■ RECORDS TO PROCESS:

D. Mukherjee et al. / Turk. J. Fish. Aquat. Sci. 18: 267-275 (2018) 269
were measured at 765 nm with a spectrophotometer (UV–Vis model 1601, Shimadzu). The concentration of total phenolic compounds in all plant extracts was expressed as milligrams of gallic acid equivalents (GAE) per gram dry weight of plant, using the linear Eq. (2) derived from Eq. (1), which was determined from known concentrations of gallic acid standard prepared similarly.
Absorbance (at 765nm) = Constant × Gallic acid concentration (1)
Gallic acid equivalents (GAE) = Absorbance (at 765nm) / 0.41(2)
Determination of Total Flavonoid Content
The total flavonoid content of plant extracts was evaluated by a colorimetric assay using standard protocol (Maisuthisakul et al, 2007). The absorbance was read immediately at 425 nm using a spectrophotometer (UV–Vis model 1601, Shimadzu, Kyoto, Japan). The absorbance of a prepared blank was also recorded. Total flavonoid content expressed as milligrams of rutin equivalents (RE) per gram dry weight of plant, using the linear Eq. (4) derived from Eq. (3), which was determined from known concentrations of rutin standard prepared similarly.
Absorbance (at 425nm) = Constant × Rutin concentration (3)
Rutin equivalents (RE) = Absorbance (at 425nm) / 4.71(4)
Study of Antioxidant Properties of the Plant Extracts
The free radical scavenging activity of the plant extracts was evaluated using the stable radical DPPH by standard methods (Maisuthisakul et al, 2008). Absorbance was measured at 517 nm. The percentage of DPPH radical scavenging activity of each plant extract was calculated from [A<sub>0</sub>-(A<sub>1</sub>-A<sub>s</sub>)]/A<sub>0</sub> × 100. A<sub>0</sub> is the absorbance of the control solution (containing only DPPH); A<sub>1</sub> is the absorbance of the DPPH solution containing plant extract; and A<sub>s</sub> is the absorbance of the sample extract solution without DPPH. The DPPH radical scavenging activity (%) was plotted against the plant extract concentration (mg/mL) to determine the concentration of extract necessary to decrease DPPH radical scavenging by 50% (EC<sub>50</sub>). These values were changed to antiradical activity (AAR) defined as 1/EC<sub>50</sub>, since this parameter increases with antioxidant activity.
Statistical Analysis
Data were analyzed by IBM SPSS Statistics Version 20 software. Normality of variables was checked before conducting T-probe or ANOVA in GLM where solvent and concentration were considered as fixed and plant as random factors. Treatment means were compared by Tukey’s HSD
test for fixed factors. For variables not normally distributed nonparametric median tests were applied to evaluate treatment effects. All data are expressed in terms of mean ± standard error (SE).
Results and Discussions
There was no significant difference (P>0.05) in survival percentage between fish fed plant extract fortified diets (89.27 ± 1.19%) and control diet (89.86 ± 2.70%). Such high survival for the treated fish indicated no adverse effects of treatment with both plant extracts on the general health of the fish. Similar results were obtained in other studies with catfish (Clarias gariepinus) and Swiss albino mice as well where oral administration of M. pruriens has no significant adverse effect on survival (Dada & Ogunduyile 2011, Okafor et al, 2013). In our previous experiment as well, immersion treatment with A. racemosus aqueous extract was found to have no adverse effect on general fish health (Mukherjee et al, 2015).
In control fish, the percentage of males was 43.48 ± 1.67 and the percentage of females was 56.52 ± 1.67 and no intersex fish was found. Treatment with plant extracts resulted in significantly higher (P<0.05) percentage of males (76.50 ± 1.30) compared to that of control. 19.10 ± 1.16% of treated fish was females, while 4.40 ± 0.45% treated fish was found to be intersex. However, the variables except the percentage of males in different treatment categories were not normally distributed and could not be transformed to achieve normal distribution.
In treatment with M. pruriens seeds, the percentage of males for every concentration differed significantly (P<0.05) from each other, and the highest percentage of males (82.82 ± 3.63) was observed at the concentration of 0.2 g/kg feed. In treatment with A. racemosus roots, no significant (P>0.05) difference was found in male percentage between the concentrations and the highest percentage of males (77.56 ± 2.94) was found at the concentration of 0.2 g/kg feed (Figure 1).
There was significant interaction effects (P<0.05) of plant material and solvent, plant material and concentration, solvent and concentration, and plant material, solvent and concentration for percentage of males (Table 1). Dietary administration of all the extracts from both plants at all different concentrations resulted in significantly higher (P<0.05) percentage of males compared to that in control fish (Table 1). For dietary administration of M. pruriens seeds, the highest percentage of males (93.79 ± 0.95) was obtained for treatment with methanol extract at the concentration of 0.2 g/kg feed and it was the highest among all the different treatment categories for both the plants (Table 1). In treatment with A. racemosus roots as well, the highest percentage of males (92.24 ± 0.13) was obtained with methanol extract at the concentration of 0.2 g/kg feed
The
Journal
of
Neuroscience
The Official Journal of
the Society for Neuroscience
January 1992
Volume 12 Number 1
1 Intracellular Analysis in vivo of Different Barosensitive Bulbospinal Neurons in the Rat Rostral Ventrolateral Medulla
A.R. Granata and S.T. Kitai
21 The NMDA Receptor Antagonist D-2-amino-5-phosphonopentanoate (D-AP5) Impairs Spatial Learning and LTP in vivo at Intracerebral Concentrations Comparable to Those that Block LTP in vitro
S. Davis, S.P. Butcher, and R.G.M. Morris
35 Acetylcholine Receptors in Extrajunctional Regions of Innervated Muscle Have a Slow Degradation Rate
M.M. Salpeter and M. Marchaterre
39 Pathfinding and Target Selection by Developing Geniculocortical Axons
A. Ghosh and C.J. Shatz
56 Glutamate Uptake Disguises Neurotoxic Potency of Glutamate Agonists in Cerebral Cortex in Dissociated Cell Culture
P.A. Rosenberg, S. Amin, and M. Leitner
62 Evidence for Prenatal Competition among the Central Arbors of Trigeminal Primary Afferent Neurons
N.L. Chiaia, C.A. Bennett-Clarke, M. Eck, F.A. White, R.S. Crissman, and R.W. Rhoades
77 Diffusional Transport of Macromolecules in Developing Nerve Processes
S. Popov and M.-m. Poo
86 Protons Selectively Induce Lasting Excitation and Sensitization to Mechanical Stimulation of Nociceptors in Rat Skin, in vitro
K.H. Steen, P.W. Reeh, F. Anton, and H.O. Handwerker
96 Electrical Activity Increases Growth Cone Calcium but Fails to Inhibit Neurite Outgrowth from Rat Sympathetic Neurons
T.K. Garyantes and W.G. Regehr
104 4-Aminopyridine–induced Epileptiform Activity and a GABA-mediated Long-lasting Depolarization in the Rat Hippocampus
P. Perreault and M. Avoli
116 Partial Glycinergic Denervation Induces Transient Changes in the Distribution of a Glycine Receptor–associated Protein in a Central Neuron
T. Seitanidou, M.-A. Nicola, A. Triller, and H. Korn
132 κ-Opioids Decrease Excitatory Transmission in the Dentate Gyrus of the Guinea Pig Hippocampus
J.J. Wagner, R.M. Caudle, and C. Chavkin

■ WHAT IS REQUIRED: For the string "spectrophotometer", give the number of lines in the data that contain it, and only that number.

■ COMPLETED EXERCISE: 2